___ Available records

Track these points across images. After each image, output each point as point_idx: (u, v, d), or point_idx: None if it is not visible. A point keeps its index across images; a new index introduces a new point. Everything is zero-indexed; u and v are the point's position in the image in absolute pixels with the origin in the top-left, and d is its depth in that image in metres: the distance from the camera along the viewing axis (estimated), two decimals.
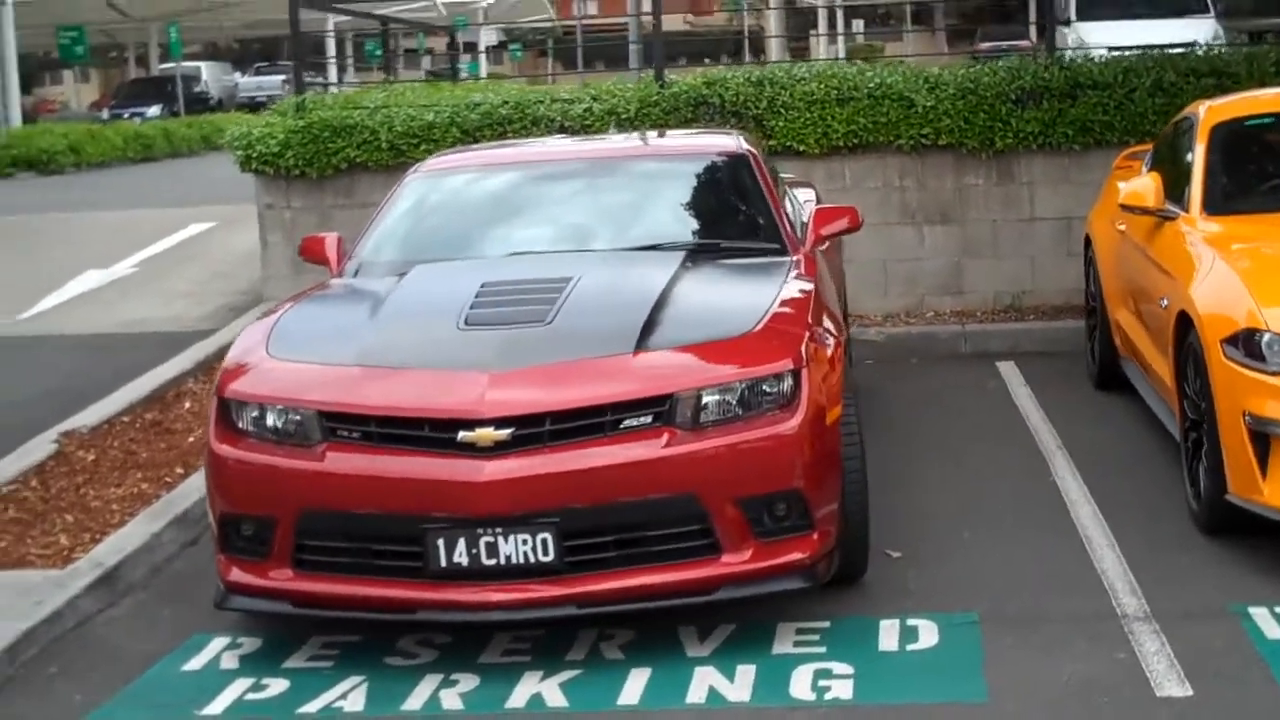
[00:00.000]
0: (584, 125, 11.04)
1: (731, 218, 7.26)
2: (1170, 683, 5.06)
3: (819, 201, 9.06)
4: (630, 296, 6.08)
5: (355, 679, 5.53)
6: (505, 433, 5.41)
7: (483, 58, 48.93)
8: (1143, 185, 7.56)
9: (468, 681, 5.45)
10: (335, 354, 5.89)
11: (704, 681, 5.32)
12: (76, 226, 16.76)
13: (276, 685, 5.54)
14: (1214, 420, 6.15)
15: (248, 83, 52.63)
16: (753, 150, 7.53)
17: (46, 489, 7.80)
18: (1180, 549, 6.33)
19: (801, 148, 10.97)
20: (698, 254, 6.76)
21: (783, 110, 10.97)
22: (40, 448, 8.42)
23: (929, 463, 7.90)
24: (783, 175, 9.47)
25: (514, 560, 5.41)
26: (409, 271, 6.75)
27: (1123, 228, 8.29)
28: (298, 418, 5.67)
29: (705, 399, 5.54)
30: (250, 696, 5.46)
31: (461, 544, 5.41)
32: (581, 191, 7.38)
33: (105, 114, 40.90)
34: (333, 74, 36.00)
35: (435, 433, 5.48)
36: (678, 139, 8.38)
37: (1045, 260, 10.92)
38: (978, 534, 6.72)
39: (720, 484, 5.49)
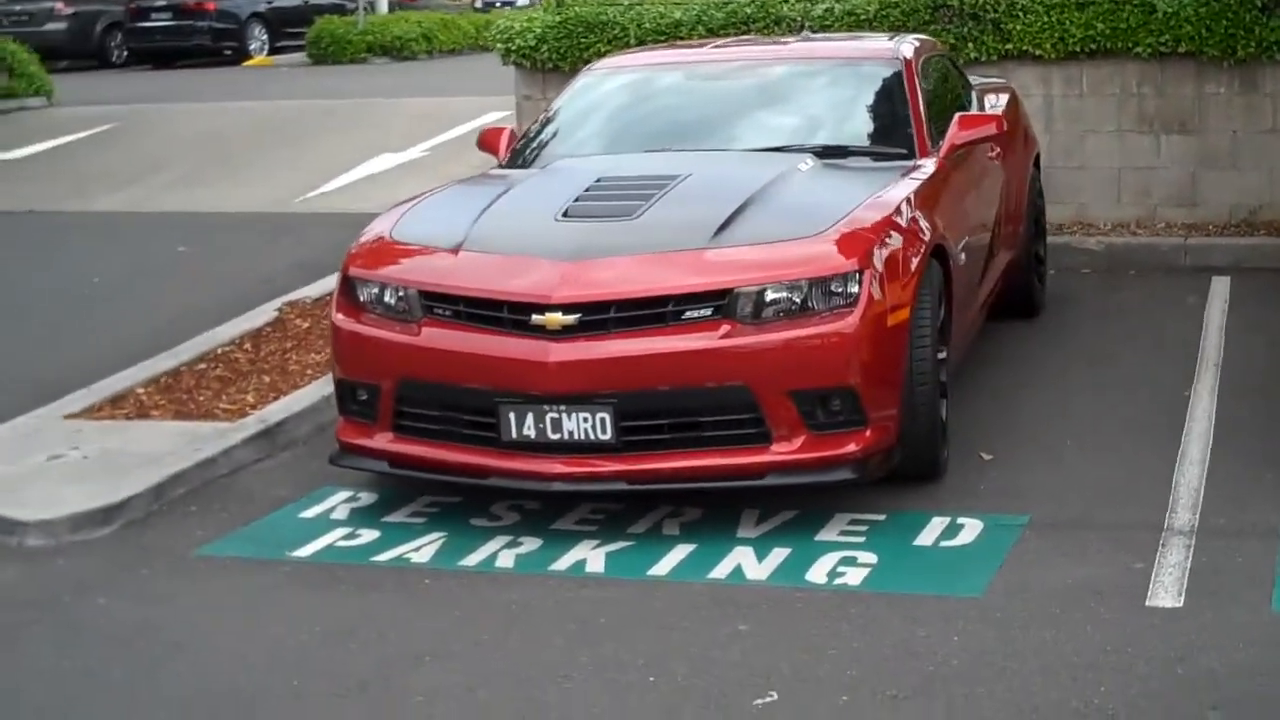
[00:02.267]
0: (824, 25, 11.18)
1: (867, 122, 7.45)
2: (1166, 594, 5.15)
3: (1012, 108, 9.06)
4: (723, 195, 6.38)
5: (436, 535, 6.07)
6: (572, 318, 5.82)
7: None
8: None
9: (529, 544, 5.92)
10: (445, 239, 6.38)
11: (735, 560, 5.66)
12: (392, 111, 17.73)
13: (367, 535, 6.12)
14: None
15: None
16: (908, 57, 7.64)
17: (257, 351, 8.60)
18: (1271, 470, 6.29)
19: (1038, 52, 10.88)
20: (823, 156, 6.99)
21: (1020, 14, 10.89)
22: (264, 314, 9.26)
23: (1080, 369, 7.96)
24: (985, 79, 9.55)
25: (575, 436, 5.84)
26: (551, 164, 7.21)
27: None
28: (403, 295, 6.20)
29: (766, 294, 5.82)
30: (340, 544, 6.05)
31: (530, 418, 5.87)
32: (731, 93, 7.67)
33: (479, 3, 42.40)
34: None
35: (513, 314, 5.93)
36: (840, 43, 8.52)
37: None
38: (1081, 441, 6.81)
39: (773, 376, 5.78)
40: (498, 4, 41.03)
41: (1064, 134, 10.98)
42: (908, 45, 7.87)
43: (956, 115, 7.42)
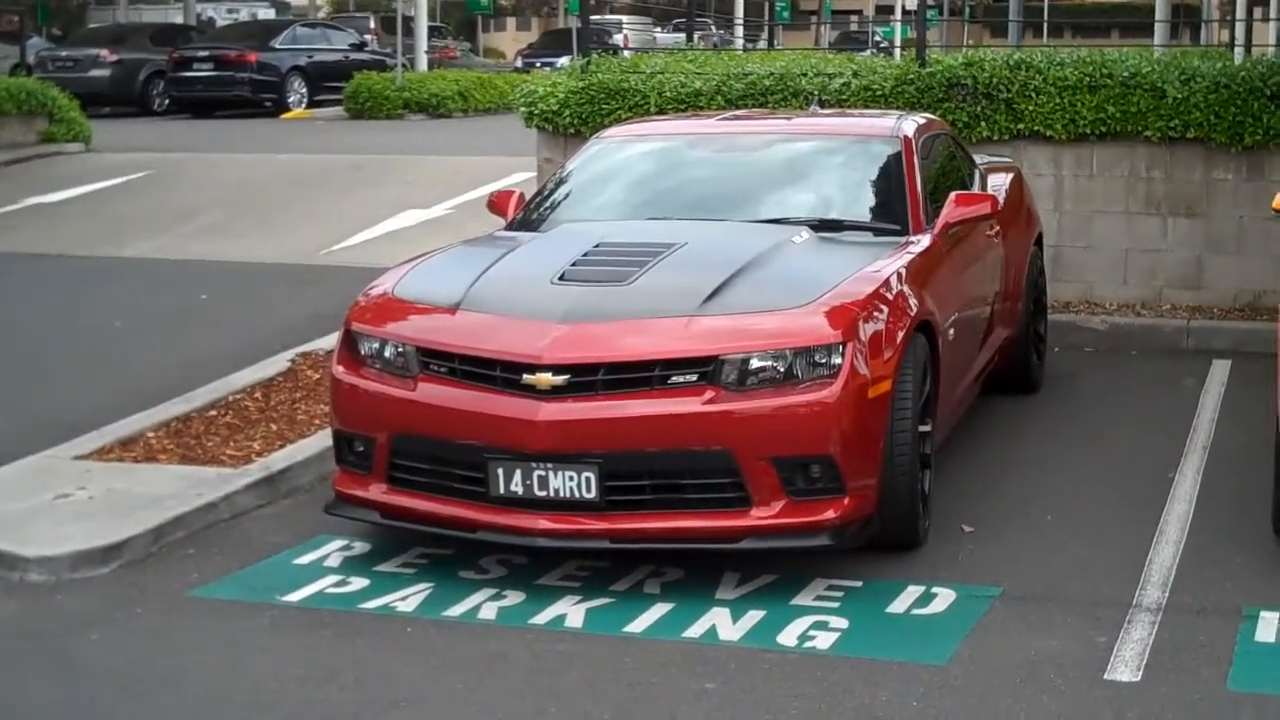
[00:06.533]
0: (840, 100, 11.39)
1: (864, 197, 7.64)
2: (1125, 668, 5.27)
3: (1016, 187, 9.24)
4: (716, 264, 6.56)
5: (424, 585, 6.23)
6: (562, 378, 6.00)
7: (897, 25, 48.85)
8: None
9: (513, 598, 6.07)
10: (445, 298, 6.57)
11: (710, 620, 5.80)
12: (420, 168, 18.01)
13: (357, 584, 6.28)
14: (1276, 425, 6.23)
15: (665, 39, 54.08)
16: (908, 135, 7.82)
17: (266, 401, 8.79)
18: (1243, 551, 6.42)
19: (1050, 133, 11.07)
20: (818, 229, 7.18)
21: (1033, 95, 11.09)
22: (276, 364, 9.46)
23: (1069, 446, 8.09)
24: (992, 158, 9.74)
25: (561, 493, 6.01)
26: (554, 228, 7.42)
27: None
28: (401, 351, 6.40)
29: (750, 362, 5.99)
30: (330, 590, 6.22)
31: (517, 474, 6.04)
32: (732, 166, 7.88)
33: (519, 63, 42.86)
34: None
35: (504, 373, 6.12)
36: (843, 120, 8.73)
37: None
38: (1062, 516, 6.95)
39: (755, 443, 5.94)
40: (538, 64, 41.42)
41: (1073, 214, 11.17)
42: (909, 123, 8.06)
43: (952, 194, 7.59)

______

Description of the task –
Keeping every character as it is, restate the lines above that run from the line with "19: (801, 148, 10.97)" through the line with "32: (581, 191, 7.38)", both included, and nothing else.

Written answer –
19: (801, 148, 10.97)
20: (698, 254, 6.76)
21: (783, 110, 10.97)
22: (40, 448, 8.42)
23: (929, 463, 7.90)
24: (783, 175, 9.47)
25: (514, 560, 5.41)
26: (409, 271, 6.75)
27: (1123, 228, 8.29)
28: (298, 418, 5.67)
29: (705, 399, 5.54)
30: (250, 696, 5.46)
31: (461, 544, 5.41)
32: (581, 191, 7.38)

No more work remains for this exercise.